TASK ITEM:
You are asked to filter the data below and copy every line holding "down".

DATA SEGMENT:
------------------------
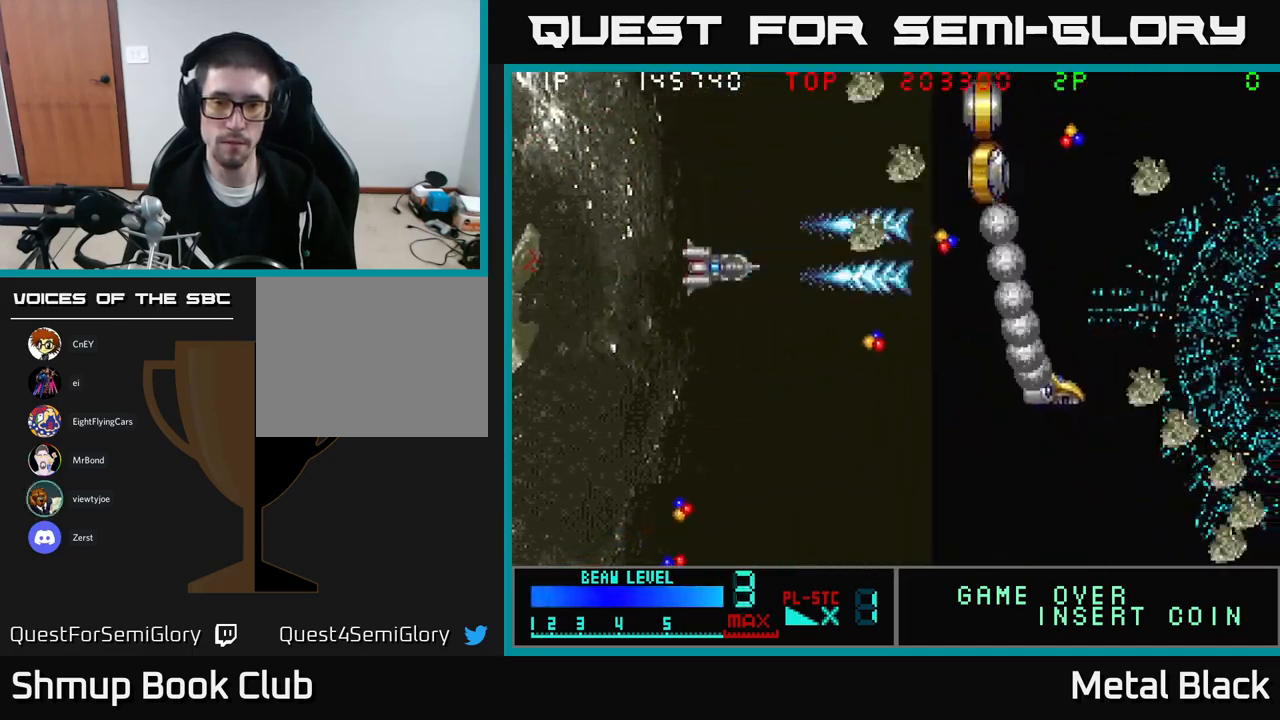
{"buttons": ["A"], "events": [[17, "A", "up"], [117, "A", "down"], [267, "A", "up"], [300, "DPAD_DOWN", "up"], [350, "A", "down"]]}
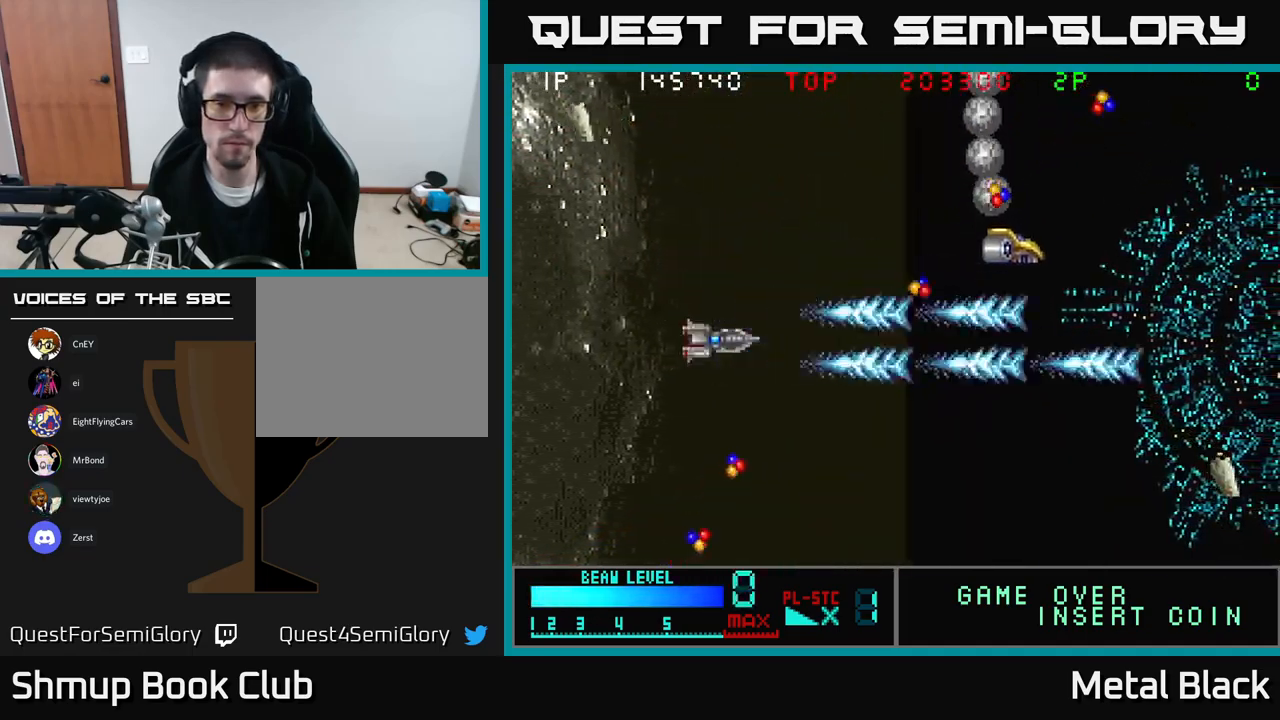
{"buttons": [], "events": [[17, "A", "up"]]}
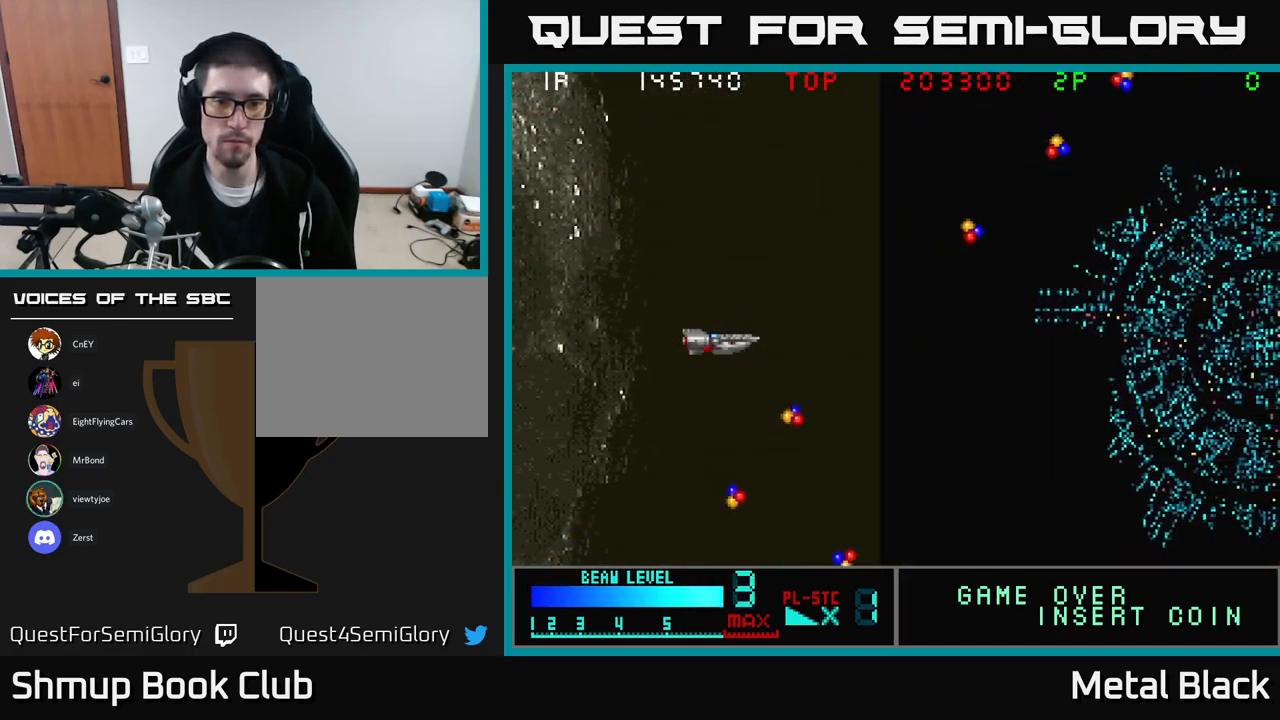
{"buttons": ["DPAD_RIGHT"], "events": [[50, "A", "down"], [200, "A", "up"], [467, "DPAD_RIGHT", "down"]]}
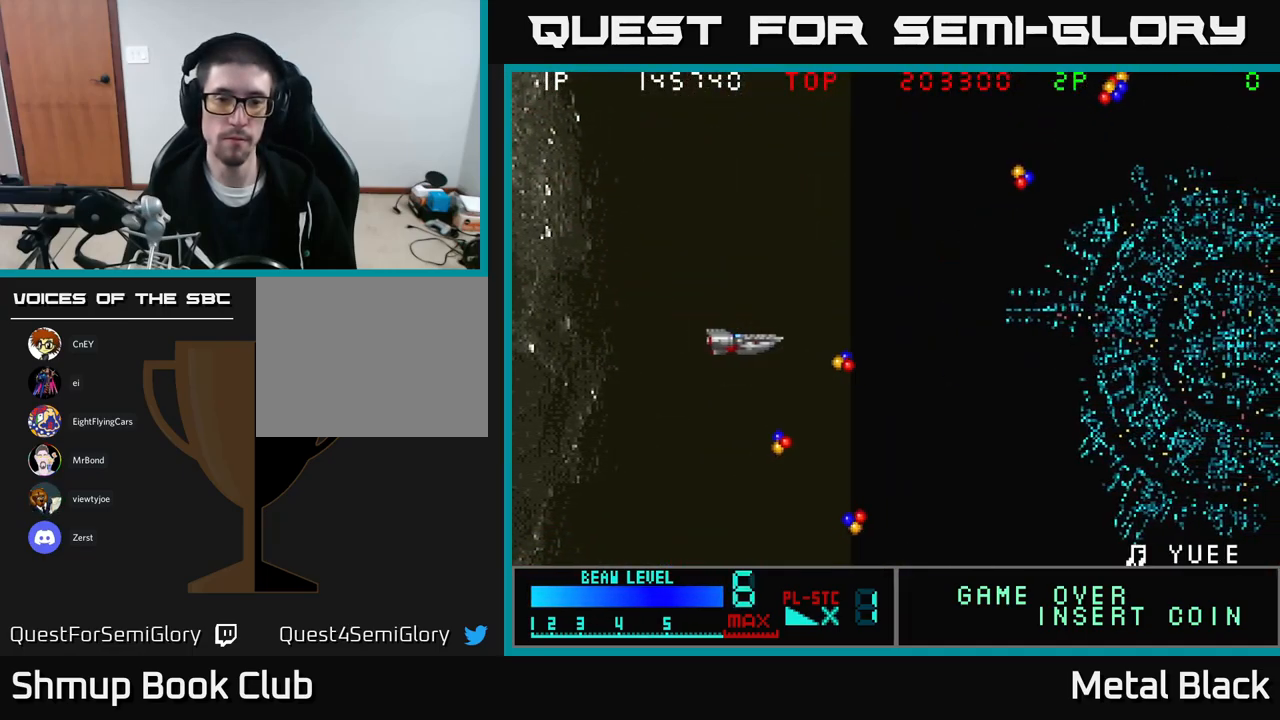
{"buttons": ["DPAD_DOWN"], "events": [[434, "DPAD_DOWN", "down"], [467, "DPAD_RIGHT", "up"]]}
------------------------
RESULT OF THIS TASK:
{"buttons": ["A"], "events": [[17, "A", "up"], [117, "A", "down"], [267, "A", "up"], [300, "DPAD_DOWN", "up"], [350, "A", "down"]]}
{"buttons": ["DPAD_RIGHT"], "events": [[50, "A", "down"], [200, "A", "up"], [467, "DPAD_RIGHT", "down"]]}
{"buttons": ["DPAD_DOWN"], "events": [[434, "DPAD_DOWN", "down"], [467, "DPAD_RIGHT", "up"]]}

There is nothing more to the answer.